Posted by dardi! at 04:27 PM | Comments (0)

feeling bad

something is not quite right with today. i meant to go to work earlier (because of my wasted day yesterday), but i just couldn't get out of bed this morning. it was just too comfortable.

and right now, i feel... lethargic, restless. moreso than i usually feel. i wonder what's wrong with me.

i had a cigarette break with a coworker today. i get the vibe that he doesn't quite like his job, sort of like me. in fact, i don't know of anyone at this place who loves it here, and that is disturbing me a lot. how did i get into this mess??

my best friend in high school wants to meet up, but in my current mood, i'm feeling lazy, too lazy to drive up to the city and look for parking. hm. but the thing is, he only frees up once every few months, so i *should* go up and see him. sigh. what to do?

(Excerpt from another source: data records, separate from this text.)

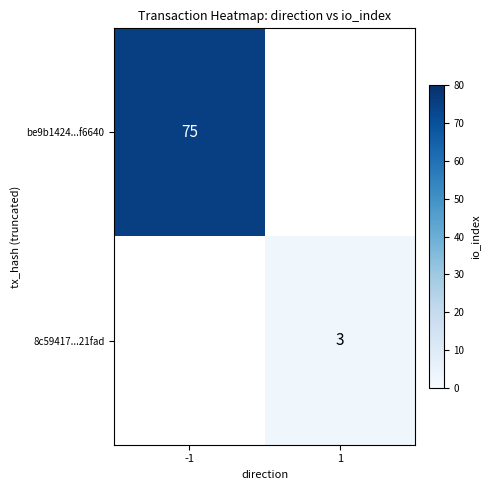

Is it true that 8c59417...21fad equals 3 at 1?

True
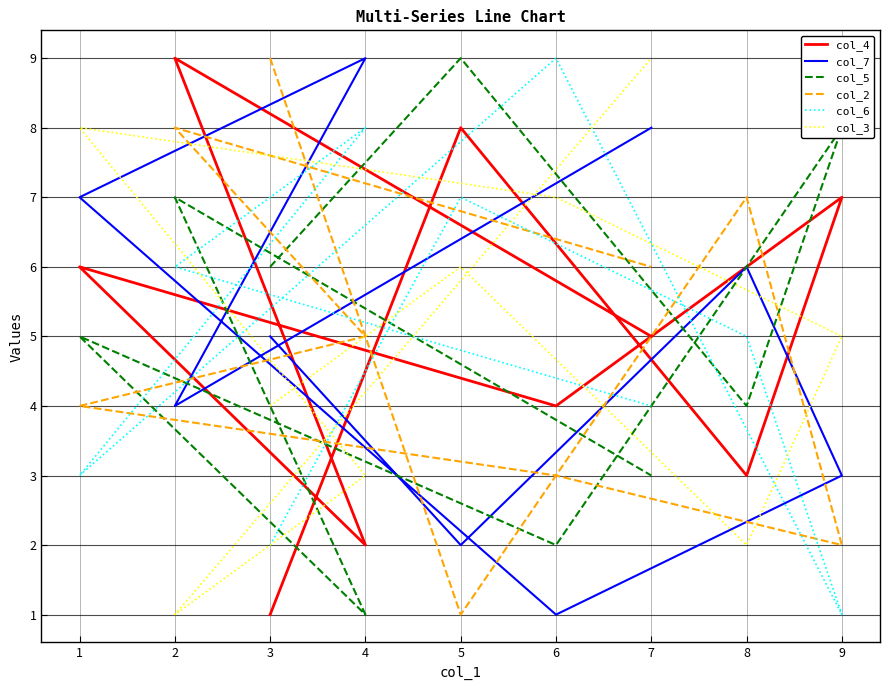

Which label corresponds to the smallest value in the chart?

3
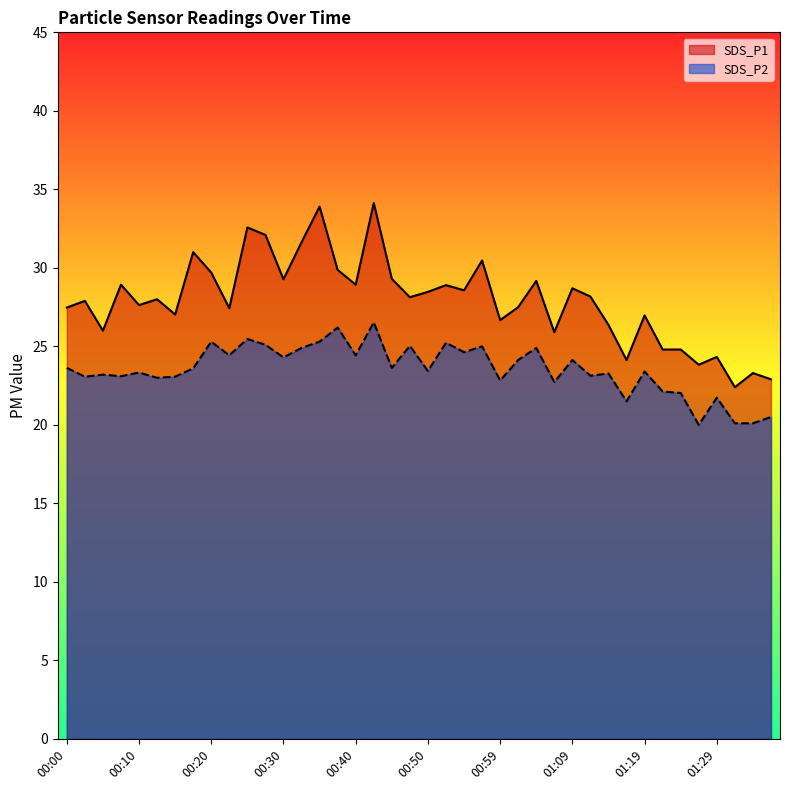

What is the label of the 1st point from the right?

01:37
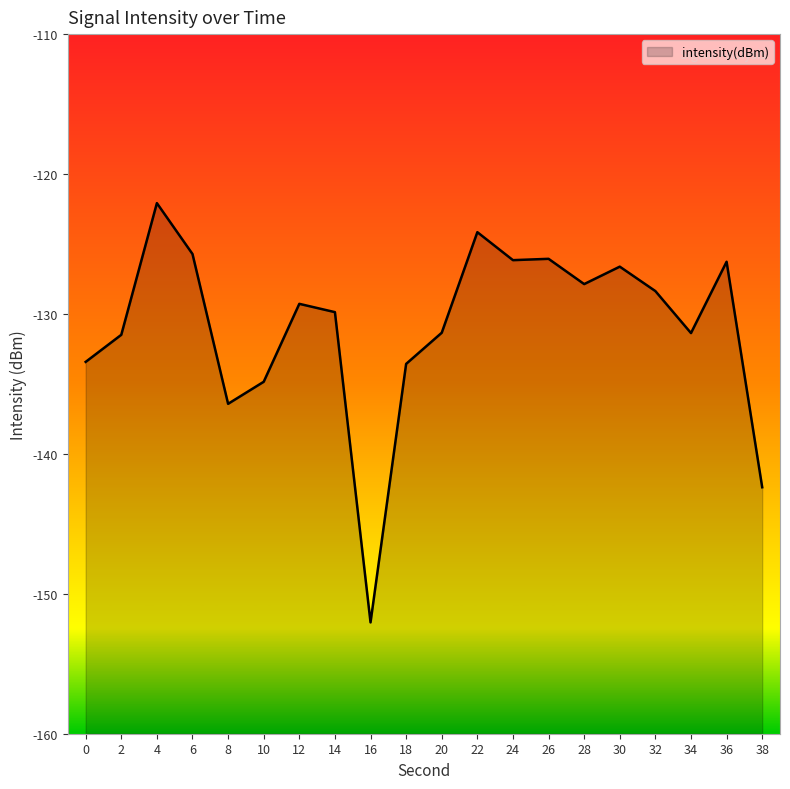

True or false: the data shows -126.6 at 30.

True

no plans this weekend. maybe it'll be another boring one. alan and ting are planning to see _hero_ tonight, but i've already seen it, and i'm not inclined to see it again. i'm pushing for _garden state_ (go go natalie portman!), but i know next to nothing about that film to make it a good sell.

i just want to go home.

last night, there was this _OC_ special on fox. i enjoyed every minute of it. i miss this show terribly, and seeing the actors' faces again was like seeing old friends again. and, i might add, i was pleased that even though there were no interviews with her, anna stern snowed up in a few of the montages! *sexy*

i am, however, getting more and more attracted to rachel bilson (or her character). i think it's her eyes... they're so dark and big. i love her eyes. it's too bad, though, that the show starts so late (november 4th)... and i am curious how they're going to bring all the characters back together again. (like, how's ryan going to leave teresa and his unborn baby?)

ah, tv can be such good stuff sometimes.

my left earwax clump is bothering me. whenever i go horizontal, i can feel/hear it crunching and rustling around. i try to attack it with my pinkies, but i think it only compacts it even further in my ear canal. *RAAR*

work is a drag. oh to be financially independent!